Reescreva o trecho sobre a economia de Jaboatão desde "(HONOTATO, 1976)." até "estatística. (MELLO, 1975)", inclusive, substituindo "aguardente" por "cachaça".

══ Trecho

Em 1833, com a resolução provincial de 20 de maio de 1833, Jaboatão passa
também a integrar o termo do Recife, juntamente com São Lourenço e Várzea.
(HONOTATO, 1976).
Em
meados do século XIX, a economia de Jaboatão estava baseada principalmente no
cultivo da cana-de-açúcar. Segundo um levantamento estatístico realizado em
1857, em Jaboatão havia naquele ano 45 engenhos, produzindo 56.195 pães de
açúcar e 9.507 cargas de aguardente. Para o trabalho na cana-de-açúcar, havia
um total de 3.520 escravizados, segundo a referida estatística. (MELLO, 1975)
Além
da cana-de-açúcar, na economia de Jaboatão também se destacavam os seguintes
produtos: criação de gado nas Curcuranas, cultivo de melancias nas Curcuranas, cultivo
de coqueiros e cajueiros na região das praias e de Prazeres, produção de café e
de mandioca na Muribeca, cultivos de subsistência em sítios e nos engenhos.
(MELLO, op. Cit)

════
══ Dados fornecidos

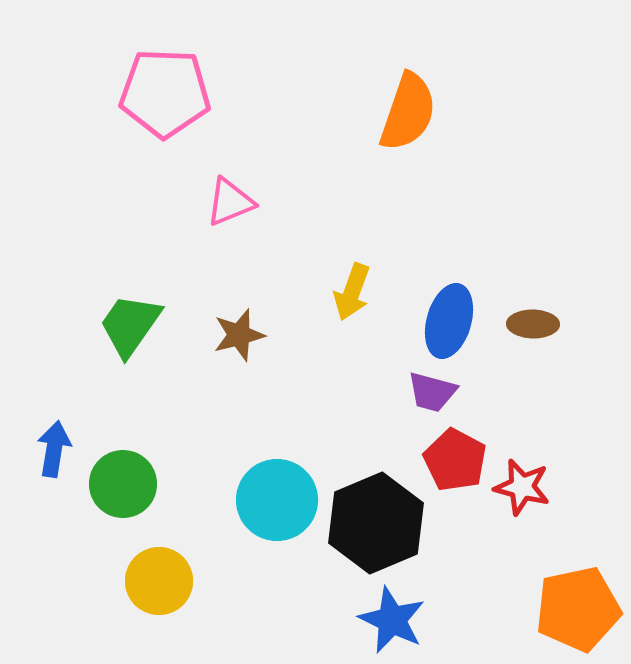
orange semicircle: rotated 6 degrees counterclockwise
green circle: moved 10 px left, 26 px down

════

Resposta da tarefa:
(HONOTATO, 1976).
Em
meados do século XIX, a economia de Jaboatão estava baseada principalmente no
cultivo da cana-de-açúcar. Segundo um levantamento estatístico realizado em
1857, em Jaboatão havia naquele ano 45 engenhos, produzindo 56.195 pães de
açúcar e 9.507 cargas de cachaça. Para o trabalho na cana-de-açúcar, havia
um total de 3.520 escravizados, segundo a referida estatística. (MELLO, 1975)